The upper EGD is considered part of the SB enteroscopy (44360 series). But before someone can help you with the code we would need to know what was done.
 
With the patient in the left lateral decubitus position,
duodenoscope was passed to the third portion of the duodenum. The scope
was
then withdrawn. There was no blood in the upper GI tract.

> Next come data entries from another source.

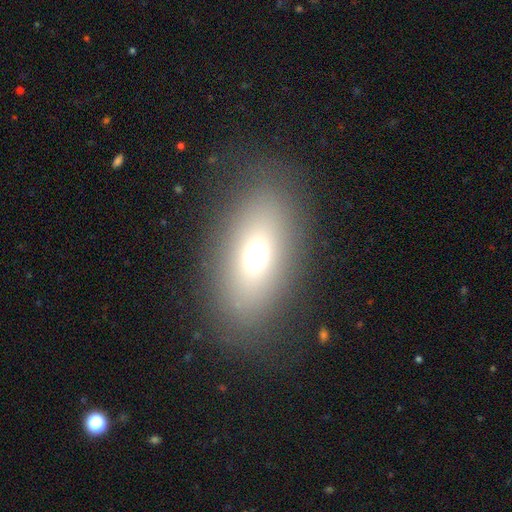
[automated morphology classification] Smooth or featured: smooth — 64% (featured or disk — 20%)
How rounded: in between — 81% (round — 13%)
Merging: none — 82% (minor disturbance — 10%)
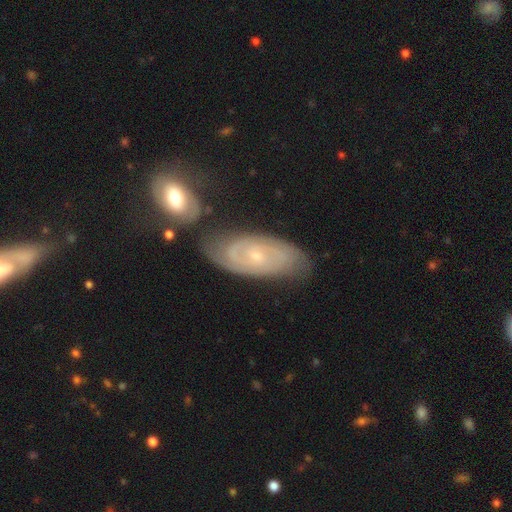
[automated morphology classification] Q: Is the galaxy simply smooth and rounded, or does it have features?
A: featured or disk — 80%.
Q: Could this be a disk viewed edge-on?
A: no — 94%.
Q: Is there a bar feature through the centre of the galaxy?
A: no — 76%.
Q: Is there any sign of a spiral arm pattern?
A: yes — 92%.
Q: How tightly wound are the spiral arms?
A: tight — 73%.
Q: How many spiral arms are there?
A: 2 — 43%.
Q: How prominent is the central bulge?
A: small — 76%.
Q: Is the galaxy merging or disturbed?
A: none — 65%.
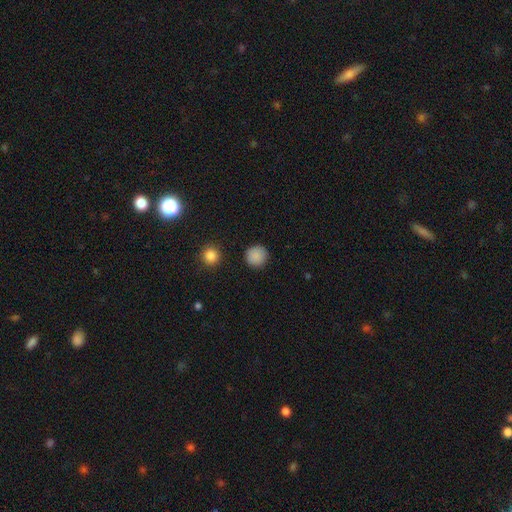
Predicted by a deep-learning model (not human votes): This is clearly a smooth galaxy (88%). How rounded: clearly round (95%). Merging: clearly none (90%).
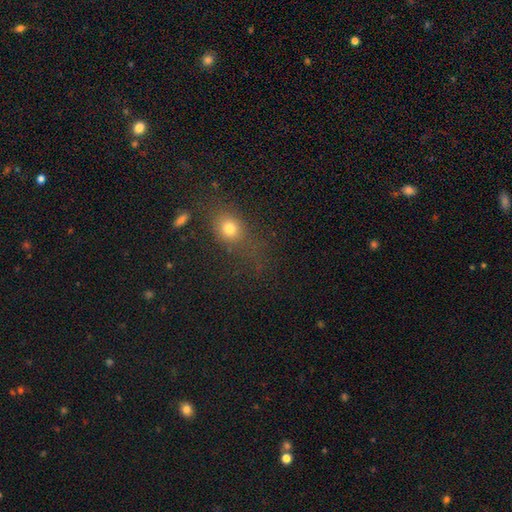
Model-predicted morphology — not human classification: Smooth or featured: smooth — 58% (star or artifact — 30%)
How rounded: round — 55% (in between — 39%)
Merging: none — 68% (minor disturbance — 18%)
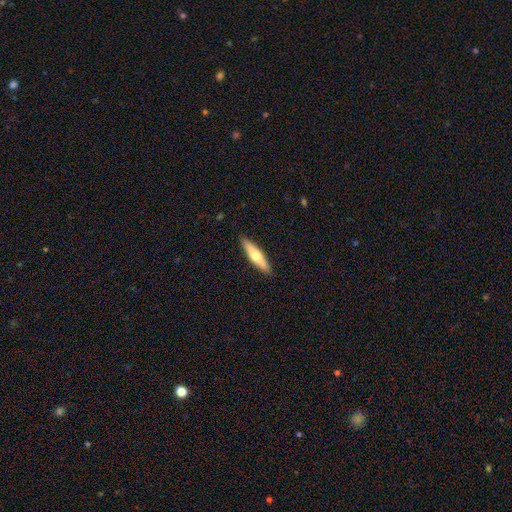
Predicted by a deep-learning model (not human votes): Q: Smooth or featured?
A: smooth (54%); runner-up: featured or disk (41%)
Q: How rounded?
A: cigar-shaped (75%); runner-up: in between (23%)
Q: Merging?
A: none (90%); runner-up: minor disturbance (7%)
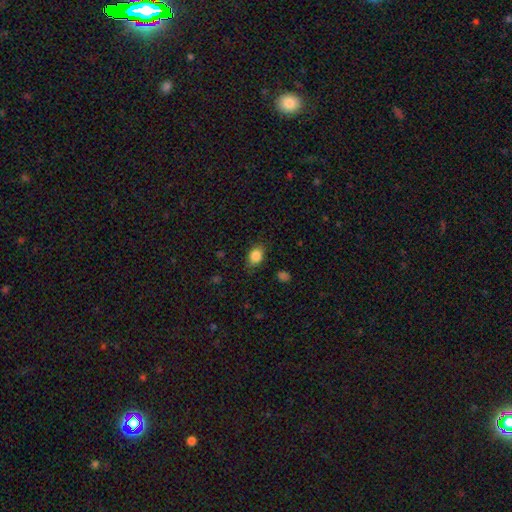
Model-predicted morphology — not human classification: A smooth galaxy with no disk features (84%) that is in between round and cigar-shaped (71%). Merging: none (81%).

Ampulla was identified. Just adjacent to the ampulla was a flat concave
disk-like lesion. The surface of this was not ulcerated nor was there a
visible vessel. There was no evidence that this lesion bled. There was
nothing in the stomach or esophagus that was obvious that could have bled.
A pediatric variable stiffness colonoscope was then inserted into the
esophagus, passed into the gastric lumen then into the small bowel.
When the scope got to the proximal jejunum, there was fresh blood
identified. I passed the scope beyond the blood which appeared to be
beyond the ligament of Treitz. The scope was withdrawn back into the area
where there was blood. This area was flushed using a washing machine. Once
I did clear the area, there was an obvious tumor in the proximal jejunum.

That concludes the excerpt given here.